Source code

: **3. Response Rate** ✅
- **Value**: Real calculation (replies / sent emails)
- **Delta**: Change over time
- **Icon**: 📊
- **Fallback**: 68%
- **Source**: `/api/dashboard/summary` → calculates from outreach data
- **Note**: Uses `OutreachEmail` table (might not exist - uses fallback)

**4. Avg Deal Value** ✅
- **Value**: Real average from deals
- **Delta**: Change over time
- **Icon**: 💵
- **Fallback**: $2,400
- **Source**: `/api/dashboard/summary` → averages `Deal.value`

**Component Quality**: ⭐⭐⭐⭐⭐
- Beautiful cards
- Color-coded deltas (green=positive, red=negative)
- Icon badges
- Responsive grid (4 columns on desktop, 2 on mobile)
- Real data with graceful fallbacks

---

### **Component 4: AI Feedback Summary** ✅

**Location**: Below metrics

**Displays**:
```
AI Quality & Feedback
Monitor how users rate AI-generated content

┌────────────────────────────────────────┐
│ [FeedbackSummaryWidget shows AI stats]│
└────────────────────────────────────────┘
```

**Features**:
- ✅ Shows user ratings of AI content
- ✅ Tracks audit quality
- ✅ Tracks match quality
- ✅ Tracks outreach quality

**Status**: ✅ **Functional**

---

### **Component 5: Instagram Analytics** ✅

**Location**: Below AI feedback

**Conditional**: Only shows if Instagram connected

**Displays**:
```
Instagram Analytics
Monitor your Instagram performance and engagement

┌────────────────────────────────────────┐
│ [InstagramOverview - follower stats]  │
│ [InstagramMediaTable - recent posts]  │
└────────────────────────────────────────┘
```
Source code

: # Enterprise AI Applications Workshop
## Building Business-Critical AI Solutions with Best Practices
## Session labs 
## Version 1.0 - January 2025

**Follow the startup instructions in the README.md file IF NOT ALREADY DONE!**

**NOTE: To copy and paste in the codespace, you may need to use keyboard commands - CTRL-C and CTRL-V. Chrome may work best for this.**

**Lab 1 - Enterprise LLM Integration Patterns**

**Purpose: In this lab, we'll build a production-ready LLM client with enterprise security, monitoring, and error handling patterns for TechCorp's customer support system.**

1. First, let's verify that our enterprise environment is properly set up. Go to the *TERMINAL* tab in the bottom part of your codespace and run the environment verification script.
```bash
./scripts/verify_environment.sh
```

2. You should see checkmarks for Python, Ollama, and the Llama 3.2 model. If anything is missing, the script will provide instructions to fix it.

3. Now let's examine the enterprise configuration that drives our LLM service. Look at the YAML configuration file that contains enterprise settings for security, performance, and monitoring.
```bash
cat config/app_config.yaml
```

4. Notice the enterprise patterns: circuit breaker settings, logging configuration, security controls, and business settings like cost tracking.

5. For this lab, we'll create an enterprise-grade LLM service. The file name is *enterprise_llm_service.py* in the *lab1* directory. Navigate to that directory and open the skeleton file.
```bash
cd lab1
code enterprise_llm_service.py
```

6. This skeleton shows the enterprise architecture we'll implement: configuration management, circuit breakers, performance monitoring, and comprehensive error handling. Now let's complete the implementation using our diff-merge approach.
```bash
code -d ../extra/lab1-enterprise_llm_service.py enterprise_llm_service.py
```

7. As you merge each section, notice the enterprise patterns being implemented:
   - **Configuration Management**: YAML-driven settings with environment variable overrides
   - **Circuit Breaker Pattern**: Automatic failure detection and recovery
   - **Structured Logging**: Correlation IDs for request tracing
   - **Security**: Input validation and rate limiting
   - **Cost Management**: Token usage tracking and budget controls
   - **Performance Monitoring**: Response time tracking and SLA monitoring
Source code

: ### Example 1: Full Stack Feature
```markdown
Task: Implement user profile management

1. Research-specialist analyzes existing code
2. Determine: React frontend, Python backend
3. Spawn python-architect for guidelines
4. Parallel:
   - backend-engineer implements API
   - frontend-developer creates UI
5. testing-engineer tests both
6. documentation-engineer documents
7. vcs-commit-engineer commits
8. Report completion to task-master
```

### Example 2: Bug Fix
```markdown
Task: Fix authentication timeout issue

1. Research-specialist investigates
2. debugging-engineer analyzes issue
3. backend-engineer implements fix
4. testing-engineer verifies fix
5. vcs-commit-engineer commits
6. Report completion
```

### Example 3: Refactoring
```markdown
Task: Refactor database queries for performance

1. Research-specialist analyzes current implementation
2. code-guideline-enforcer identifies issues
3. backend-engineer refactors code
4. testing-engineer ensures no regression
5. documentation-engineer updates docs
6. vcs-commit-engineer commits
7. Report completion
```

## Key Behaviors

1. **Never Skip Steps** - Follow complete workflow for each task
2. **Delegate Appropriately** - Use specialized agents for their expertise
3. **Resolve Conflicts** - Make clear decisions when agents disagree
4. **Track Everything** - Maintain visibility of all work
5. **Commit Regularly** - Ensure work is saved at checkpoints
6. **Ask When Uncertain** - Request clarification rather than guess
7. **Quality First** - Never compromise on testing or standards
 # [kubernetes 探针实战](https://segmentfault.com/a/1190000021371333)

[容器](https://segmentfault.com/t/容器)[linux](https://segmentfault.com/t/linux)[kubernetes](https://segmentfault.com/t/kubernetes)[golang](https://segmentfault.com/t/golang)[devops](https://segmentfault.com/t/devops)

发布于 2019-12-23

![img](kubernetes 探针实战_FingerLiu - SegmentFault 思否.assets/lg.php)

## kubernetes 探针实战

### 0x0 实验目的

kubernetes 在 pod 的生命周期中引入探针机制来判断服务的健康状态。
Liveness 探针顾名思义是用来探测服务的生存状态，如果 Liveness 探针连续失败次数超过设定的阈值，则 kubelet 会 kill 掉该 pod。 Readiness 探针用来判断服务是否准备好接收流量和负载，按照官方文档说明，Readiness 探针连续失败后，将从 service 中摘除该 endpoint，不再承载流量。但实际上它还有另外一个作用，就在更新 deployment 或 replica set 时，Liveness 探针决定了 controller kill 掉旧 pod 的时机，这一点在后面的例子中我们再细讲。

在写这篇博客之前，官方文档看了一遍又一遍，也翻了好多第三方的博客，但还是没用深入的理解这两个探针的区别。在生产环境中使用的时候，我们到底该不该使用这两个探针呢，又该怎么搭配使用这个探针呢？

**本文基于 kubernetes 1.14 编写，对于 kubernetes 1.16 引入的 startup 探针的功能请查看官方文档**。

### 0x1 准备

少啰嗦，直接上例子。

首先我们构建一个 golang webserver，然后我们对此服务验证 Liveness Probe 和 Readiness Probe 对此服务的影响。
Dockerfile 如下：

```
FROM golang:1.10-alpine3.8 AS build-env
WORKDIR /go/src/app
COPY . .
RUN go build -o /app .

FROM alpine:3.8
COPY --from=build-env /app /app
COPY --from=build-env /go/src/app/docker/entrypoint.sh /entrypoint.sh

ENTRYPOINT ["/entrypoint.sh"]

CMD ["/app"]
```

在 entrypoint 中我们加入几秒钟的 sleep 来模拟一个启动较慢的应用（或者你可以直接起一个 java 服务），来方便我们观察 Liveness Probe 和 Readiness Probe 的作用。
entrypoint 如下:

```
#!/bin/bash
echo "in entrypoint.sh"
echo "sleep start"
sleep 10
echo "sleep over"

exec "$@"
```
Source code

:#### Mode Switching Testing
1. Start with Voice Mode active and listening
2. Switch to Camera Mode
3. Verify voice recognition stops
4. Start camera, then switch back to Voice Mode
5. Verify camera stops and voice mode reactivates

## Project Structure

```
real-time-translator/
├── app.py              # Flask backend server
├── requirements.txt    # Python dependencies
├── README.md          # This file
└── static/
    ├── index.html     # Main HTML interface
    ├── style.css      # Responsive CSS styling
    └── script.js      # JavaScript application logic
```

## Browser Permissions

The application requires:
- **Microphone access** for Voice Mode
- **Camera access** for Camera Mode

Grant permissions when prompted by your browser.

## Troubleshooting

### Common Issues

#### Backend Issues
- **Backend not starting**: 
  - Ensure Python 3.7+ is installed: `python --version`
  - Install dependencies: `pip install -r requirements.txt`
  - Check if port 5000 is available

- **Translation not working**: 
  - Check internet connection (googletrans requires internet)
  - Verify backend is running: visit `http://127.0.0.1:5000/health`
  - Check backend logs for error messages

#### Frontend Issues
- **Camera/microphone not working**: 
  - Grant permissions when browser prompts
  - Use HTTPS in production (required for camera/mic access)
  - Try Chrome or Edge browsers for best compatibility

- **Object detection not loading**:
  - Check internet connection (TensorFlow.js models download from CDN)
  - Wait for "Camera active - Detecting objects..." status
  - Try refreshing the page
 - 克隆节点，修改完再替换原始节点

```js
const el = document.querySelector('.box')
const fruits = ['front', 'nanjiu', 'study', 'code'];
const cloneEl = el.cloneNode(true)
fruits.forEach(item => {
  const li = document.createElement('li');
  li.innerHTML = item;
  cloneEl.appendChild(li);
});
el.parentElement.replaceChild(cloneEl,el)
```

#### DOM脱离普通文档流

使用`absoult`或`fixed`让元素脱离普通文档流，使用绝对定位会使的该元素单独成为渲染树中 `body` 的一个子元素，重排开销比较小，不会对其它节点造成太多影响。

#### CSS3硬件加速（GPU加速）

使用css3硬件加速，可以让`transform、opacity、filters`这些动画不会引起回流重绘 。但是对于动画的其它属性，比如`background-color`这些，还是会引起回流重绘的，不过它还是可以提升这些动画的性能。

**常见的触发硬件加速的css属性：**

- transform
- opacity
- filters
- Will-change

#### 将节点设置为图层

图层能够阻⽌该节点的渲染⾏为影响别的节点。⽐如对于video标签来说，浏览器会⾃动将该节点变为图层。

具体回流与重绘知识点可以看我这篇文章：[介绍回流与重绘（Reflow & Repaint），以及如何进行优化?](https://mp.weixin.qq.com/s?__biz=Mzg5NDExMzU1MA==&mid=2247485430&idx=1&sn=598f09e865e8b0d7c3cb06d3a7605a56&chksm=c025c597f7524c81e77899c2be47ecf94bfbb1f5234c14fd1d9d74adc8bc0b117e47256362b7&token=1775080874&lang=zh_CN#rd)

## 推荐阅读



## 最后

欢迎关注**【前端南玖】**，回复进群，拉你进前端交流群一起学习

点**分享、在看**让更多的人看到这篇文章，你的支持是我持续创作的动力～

---*---

◆ INSTRUCTIONS TO FOLLOW ◆
In the entries above, identify every line with the string "const".

◆ RESULT OF THE TASK ◆
const el = document.querySelector('.box')
const fruits = ['front', 'nanjiu', 'study', 'code'];
const cloneEl = el.cloneNode(true)
  const li = document.createElement('li');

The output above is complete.